Consegna
Riporta per intero e senza alcuna modifica il testo sulla guerra in Ucraina che segue.

Testo da leggere
☆ ☆ ☆ ☆ ☆ ☆ ☆
Putin è sempre più determinato nel suo atteggiamento autoritario e bellicista, come dimostra la morte di Aleksej Navalny. La sua distopica prospettiva va invece contrastata riaffermando l’identità storica dell’Ucraina e il suo percorso di libertà. La strada dei negoziati passa da ciò che Kiev potrà riconquistare e da quanto l’occidente sarà capace di contrastare Mosca
Sono trascorsi due anni da quando il 24 febbraio 2022 Putin ha intrapreso l’«operazione militare speciale» contro l’Ucraina. L’inizio del terzo anno di una guerra rivelatasi logorante per entrambi i contendenti offre varie prospettive di analisi e tutti in fondo vorrebbero che portassero a delineare un’ipotesi concreta per un percorso di pace.
L’auspicio contrasta però con la rappresentazione di una realtà in cui non aiuta il contesto globale: siamo di fronte ad una grave escalation del disordine internazionale in altre parti del mondo, mentre la disaffezione del cosiddetto Global South cresce contro l’occidente delle democrazie.
Sulla dimensione ideologica sempre più autoritaria e bellicista del regime di Putin si gioca purtroppo il principale fattore di rischio per la evoluzione del conflitto in Ucraina. Ed è appunto da questa prospettiva che è necessario partire per un’analisi sui possibili scenari che potranno configurarsi in questo terzo anno di guerra.
Il quadro complessivo non lascia prefigurare a breve termine soluzioni negoziali, e piuttosto tende a delineare uno scenario di ulteriore logoramento se non anche di escalation, salvo che non intervengano input favorevoli per una parte.
La «minaccia ideologica»
In prossimità della scadenza del secondo anno di guerra, a delineare il quadro più rappresentativo dello stato della «minaccia ideologica» è intervenuto lo stesso Vladimir Putin, che ha riconsegnato alla storia le sue distopiche ragioni del conflitto contro l’Ucraina.
☆ ☆ ☆ ☆ ☆ ☆ ☆
Voci elencate

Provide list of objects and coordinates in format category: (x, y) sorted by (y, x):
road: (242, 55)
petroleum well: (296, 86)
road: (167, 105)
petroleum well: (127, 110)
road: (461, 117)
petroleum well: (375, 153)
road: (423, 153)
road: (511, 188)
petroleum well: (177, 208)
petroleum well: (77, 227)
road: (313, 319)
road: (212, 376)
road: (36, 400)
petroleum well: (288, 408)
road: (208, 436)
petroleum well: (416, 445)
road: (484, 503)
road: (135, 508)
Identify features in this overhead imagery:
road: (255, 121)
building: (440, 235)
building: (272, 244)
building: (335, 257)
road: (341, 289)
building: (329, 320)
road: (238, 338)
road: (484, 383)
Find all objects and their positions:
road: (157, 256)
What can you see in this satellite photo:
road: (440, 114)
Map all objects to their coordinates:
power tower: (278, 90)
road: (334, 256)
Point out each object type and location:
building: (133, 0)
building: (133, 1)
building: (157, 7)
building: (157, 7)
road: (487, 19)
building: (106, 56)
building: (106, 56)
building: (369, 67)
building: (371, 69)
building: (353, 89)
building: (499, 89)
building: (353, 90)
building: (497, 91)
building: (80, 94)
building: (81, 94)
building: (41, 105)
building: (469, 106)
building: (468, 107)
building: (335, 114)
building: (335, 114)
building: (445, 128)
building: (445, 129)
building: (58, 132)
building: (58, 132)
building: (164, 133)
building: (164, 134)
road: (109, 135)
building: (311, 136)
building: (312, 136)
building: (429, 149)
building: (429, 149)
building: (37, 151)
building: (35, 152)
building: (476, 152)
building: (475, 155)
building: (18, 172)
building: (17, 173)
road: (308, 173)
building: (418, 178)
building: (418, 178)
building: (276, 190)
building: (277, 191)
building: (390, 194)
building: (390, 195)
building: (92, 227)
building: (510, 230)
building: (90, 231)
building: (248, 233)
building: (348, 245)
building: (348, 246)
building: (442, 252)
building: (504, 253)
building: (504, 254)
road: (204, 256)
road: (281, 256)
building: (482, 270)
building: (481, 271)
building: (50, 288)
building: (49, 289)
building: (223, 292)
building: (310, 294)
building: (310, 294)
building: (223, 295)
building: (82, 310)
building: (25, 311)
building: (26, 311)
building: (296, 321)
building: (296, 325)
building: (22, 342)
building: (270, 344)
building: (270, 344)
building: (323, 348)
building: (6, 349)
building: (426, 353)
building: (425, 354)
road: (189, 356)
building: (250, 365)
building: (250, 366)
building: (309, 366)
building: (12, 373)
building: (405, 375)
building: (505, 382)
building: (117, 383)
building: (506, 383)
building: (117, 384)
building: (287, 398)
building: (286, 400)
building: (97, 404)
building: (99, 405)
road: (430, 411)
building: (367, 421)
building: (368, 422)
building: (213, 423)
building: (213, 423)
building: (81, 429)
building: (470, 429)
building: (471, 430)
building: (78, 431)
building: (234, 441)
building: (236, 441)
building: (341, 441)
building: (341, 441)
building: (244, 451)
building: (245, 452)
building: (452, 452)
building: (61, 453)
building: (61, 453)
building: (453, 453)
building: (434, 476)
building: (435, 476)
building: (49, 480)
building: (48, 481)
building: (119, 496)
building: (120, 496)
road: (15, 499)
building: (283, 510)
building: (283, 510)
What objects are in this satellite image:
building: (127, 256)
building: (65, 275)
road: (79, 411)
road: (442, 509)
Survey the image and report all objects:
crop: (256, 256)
☆ ☆ ☆ ☆ ☆ ☆ ☆
Risposta finale
Putin è sempre più determinato nel suo atteggiamento autoritario e bellicista, come dimostra la morte di Aleksej Navalny. La sua distopica prospettiva va invece contrastata riaffermando l’identità storica dell’Ucraina e il suo percorso di libertà. La strada dei negoziati passa da ciò che Kiev potrà riconquistare e da quanto l’occidente sarà capace di contrastare Mosca
Sono trascorsi due anni da quando il 24 febbraio 2022 Putin ha intrapreso l’«operazione militare speciale» contro l’Ucraina. L’inizio del terzo anno di una guerra rivelatasi logorante per entrambi i contendenti offre varie prospettive di analisi e tutti in fondo vorrebbero che portassero a delineare un’ipotesi concreta per un percorso di pace.
L’auspicio contrasta però con la rappresentazione di una realtà in cui non aiuta il contesto globale: siamo di fronte ad una grave escalation del disordine internazionale in altre parti del mondo, mentre la disaffezione del cosiddetto Global South cresce contro l’occidente delle democrazie.
Sulla dimensione ideologica sempre più autoritaria e bellicista del regime di Putin si gioca purtroppo il principale fattore di rischio per la evoluzione del conflitto in Ucraina. Ed è appunto da questa prospettiva che è necessario partire per un’analisi sui possibili scenari che potranno configurarsi in questo terzo anno di guerra.
Il quadro complessivo non lascia prefigurare a breve termine soluzioni negoziali, e piuttosto tende a delineare uno scenario di ulteriore logoramento se non anche di escalation, salvo che non intervengano input favorevoli per una parte.
La «minaccia ideologica»
In prossimità della scadenza del secondo anno di guerra, a delineare il quadro più rappresentativo dello stato della «minaccia ideologica» è intervenuto lo stesso Vladimir Putin, che ha riconsegnato alla storia le sue distopiche ragioni del conflitto contro l’Ucraina.